When did I first learn to separate myself? When I went to school? When I hit puberty? When I was fourteen and a tragedy caused me to contemplate my mortality for the first time? All of these, over and again. It was safer to be separate. That way, no one could hurt the softness I kept at home, under the covers, with a flashlight, writing stories. It was safer to be smart. That way, no one would notice my female body and my vulnerable heart. 


[While writing this, I was interrupted by my son’s sobs downstairs. I rushed to him, paused his TV show and held him as he cried. I asked him if he missed his dad who is out of town. No. He was crying because on “Star Wars: Clone Wars,” they killed off a character he really liked because of “how old he was and how kind he was.”]


I’ve been thinking a lot about what makes a humane workplace or field or “work.” Mostly by observing the ways in which the places I have worked or the places I desire to work are not humane. (I googled it: humane means “having or showing compassion or benevolence.”)


I have spent twenty years in the nonprofit field, across higher education, education and arts and culture. I have worked alongside people who pour themselves into their work because the work demands it. And I was one of those people. I WAS my work. My friends were work friends. My social gatherings were work gatherings. My creative work was completely separate, my creative friends completely unconnected to my work. I had values about a humane workplace but I did not uphold those values for myself – which means I did not truly uphold them. I perpetuated this “kill yourself” culture for others. “Kill myself” means deferring or sidelining physical and emotional needs – in my case, for work. Time off. Sleep. Relationships. It means killing off the part of you that is not-work. Or at least putting it into a deep carbon freeze as long as work-related responsibilities call (they always do).

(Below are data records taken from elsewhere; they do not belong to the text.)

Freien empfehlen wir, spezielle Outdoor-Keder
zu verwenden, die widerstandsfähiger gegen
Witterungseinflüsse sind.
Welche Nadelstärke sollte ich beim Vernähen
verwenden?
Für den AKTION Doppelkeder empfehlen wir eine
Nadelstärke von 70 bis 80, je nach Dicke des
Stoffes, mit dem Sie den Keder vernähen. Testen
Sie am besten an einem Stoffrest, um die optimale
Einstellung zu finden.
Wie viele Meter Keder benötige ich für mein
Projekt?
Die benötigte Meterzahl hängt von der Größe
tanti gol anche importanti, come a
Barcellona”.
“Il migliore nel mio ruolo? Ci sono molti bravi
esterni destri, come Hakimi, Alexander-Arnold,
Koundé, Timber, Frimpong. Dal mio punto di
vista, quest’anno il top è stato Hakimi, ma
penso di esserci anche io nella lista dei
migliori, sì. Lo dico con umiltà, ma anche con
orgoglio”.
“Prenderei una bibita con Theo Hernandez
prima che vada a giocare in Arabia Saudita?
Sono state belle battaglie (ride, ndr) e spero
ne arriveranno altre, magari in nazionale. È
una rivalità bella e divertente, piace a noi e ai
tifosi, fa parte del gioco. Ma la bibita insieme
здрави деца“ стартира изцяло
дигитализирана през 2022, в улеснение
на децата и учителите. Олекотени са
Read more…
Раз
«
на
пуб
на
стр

The colleagues I work alongside now are tired. Some are better at setting boundaries than others. But all of them think it is their personal responsibility to take care of themselves outside of work. And it is. But isn’t it also the responsibility of all of us to take care of each other? And doesn’t that extend to those who hold power in the workplace, to the extent that we can create a culture of care in an environment that demands productivity? As an Interim ED, I have the privilege of making decisions that are popular and necessary while avoiding the tough ones. I proposed a one-week office closure this summer, so staff can rejuvenate without worrying that their work will pile up in their absence. Many other organizations have made the same decision and made the case in a way that is far more eloquent (an example from Youth Speaks).


Right now, I am in the sticky in-between of an old career and a new something-else. I am working 3-5 consulting gigs and also building a portfolio for writing for tv. I am working on my own solo theater work. I am writing, and it is work. I still catch myself thinking that I AM my work. When a fellowship rejection rolls in, it knocks me down in a way that other setbacks won’t. I become the grumpy mom who snaps at her kid for walking too slowly or pulls an oracle card because guidance from a deck of woo is comforting when you feel at sea.


The more I see of the entertainment world, the more I recognize the hallmarks of kill yourself culture.  I know how to do that. I could forgo social events (I did last weekend) and neglect my family (see also: Wednesday night writing group). I could give all of myself to this. But I’d just be replacing one sense of self worth for another, both of them dependent on someone else’s opinion.




Or…what? Or something else. I’m not sure what. I just know that the next part of my path has to be about creating a more humane culture – in work, family, and art – than I have known before. 


There’s another part to this, too. And it’s about integration. I’m not one thing. I’m not nonprofit Jess. I’m not mom Jess. I’m not artist Jess. I’m not aspiring tv writer Jess. I’m all of these and a nerd and a goofy person who enjoys whacky comedy and detective shows. I’m a person who has been truly, deeply changed by motherhood and also truly deeply doesn’t think of herself as a mother. 


They are connected: killing yourself is about cutting out all the fluff and being one thing. Workplaces will demand that you be one thing. That is how they understand productivity. 


But that is not how people are. And that is not how I do my best work. And it is not how I choose to be. I do my best work in the sticky in-between. I’m going to live here for a while. And you can figure out whatever you want to call me.